---------- The records
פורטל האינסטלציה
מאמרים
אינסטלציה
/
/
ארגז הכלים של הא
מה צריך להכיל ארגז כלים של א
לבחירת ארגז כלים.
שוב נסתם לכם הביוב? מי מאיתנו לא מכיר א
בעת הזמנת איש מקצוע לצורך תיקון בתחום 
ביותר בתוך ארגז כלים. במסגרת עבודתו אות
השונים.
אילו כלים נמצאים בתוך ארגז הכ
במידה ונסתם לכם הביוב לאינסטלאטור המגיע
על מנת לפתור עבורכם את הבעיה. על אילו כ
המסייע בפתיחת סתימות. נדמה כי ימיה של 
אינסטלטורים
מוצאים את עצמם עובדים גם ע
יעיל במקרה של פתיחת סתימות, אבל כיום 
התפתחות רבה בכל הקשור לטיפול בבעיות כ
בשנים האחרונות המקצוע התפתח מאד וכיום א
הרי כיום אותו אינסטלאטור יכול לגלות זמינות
--------------------
### What is expected
Please copy each line of the entries in which the word "סתימות" shows up.

### Response to this exercise
המסייע בפתיחת סתימות. נדמה כי ימיה של 
יעיל במקרה של פתיחת סתימות, אבל כיום 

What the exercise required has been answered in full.